# [ABOUT THIS TASK]
Give the text read from every entry below as a JSON list of strings, with one string per line and blank lines left out. Leave the pictures out of the answer.
Top of DATA FOR THE TASK
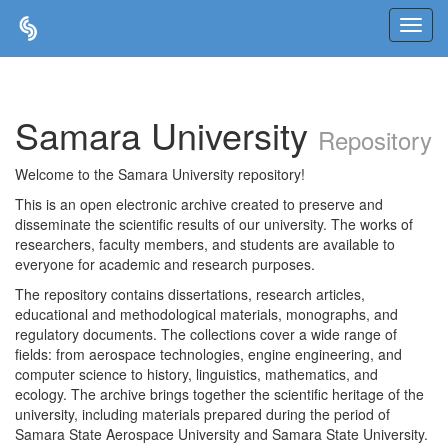
Skip
navigation
Samara University
Repository
Welcome to the Samara University repository!
This is an open electronic archive created to preserve and
disseminate the scientific results of our university. The works of
researchers, faculty members, and students are available to
everyone for academic and research purposes.
The repository contains dissertations, research articles,
educational and methodological materials, monographs, and
regulatory documents. The collections cover a wide range of
fields: from aerospace technologies, engine engineering, and
computer science to history, linguistics, mathematics, and
ecology. The archive brings together the scientific heritage of the
university, including materials prepared during the period of
Samara State Aerospace University and Samara State University.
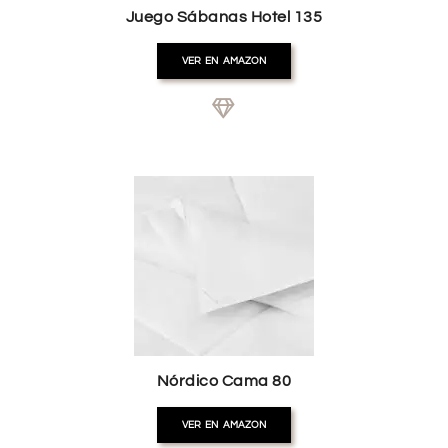
Juego Sábanas Hotel 135
VER EN AMAZON
Nórdico Cama 80
VER EN AMAZON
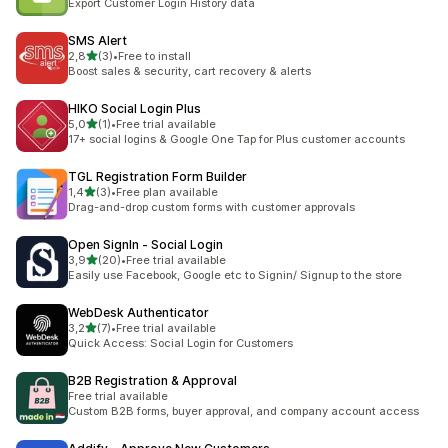
Export Customer Login History data
SMS Alert
av 5 stjerner
2,8
(3)
•
Free to install
Totalt 3 omtaler
Boost sales & security, cart recovery & alerts
HIKO Social Login Plus
av 5 stjerner
5,0
(1)
•
Free trial available
Totalt 1 omtaler
17+ social logins & Google One Tap for Plus customer accounts
TGL Registration Form Builder
av 5 stjerner
1,4
(3)
•
Free plan available
Totalt 3 omtaler
Drag-and-drop custom forms with customer approvals
Open SignIn ‑ Social Login
av 5 stjerner
3,9
(20)
•
Free trial available
Totalt 20 omtaler
Easily use Facebook, Google etc to Signin/ Signup to the store
WebDesk Authenticator
av 5 stjerner
3,2
(7)
•
Free trial available
Totalt 7 omtaler
Quick Access: Social Login for Customers
B2B Registration & Approval
Free trial available
Custom B2B forms, buyer approval, and company account access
Bottom of DATA FOR THE TASK
# [EXERCISE ANSWER]
[
  "Skip",
  "navigation",
  "Samara University",
  "Repository",
  "Welcome to the Samara University repository!",
  "This is an open electronic archive created to preserve and",
  "disseminate the scientific results of our university. The works of",
  "researchers, faculty members, and students are available to",
  "everyone for academic and research purposes.",
  "The repository contains dissertations, research articles,",
  "educational and methodological materials, monographs, and",
  "regulatory documents. The collections cover a wide range of",
  "fields: from aerospace technologies, engine engineering, and",
  "computer science to history, linguistics, mathematics, and",
  "ecology. The archive brings together the scientific heritage of the",
  "university, including materials prepared during the period of",
  "Samara State Aerospace University and Samara State University.",
  "Juego Sábanas Hotel 135",
  "VER EN AMAZON",
  "Nórdico Cama 80",
  "VER EN AMAZON",
  "Export Customer Login History data",
  "SMS Alert",
  "av 5 stjerner",
  "2,8",
  "(3)",
  "•",
  "Free to install",
  "Totalt 3 omtaler",
  "Boost sales & security, cart recovery & alerts",
  "HIKO Social Login Plus",
  "av 5 stjerner",
  "5,0",
  "(1)",
  "•",
  "Free trial available",
  "Totalt 1 omtaler",
  "17+ social logins & Google One Tap for Plus customer accounts",
  "TGL Registration Form Builder",
  "av 5 stjerner",
  "1,4",
  "(3)",
  "•",
  "Free plan available",
  "Totalt 3 omtaler",
  "Drag-and-drop custom forms with customer approvals",
  "Open SignIn ‑ Social Login",
  "av 5 stjerner",
  "3,9",
  "(20)",
  "•",
  "Free trial available",
  "Totalt 20 omtaler",
  "Easily use Facebook, Google etc to Signin/ Signup to the store",
  "WebDesk Authenticator",
  "av 5 stjerner",
  "3,2",
  "(7)",
  "•",
  "Free trial available",
  "Totalt 7 omtaler",
  "Quick Access: Social Login for Customers",
  "B2B Registration & Approval",
  "Free trial available",
  "Custom B2B forms, buyer approval, and company account access"
]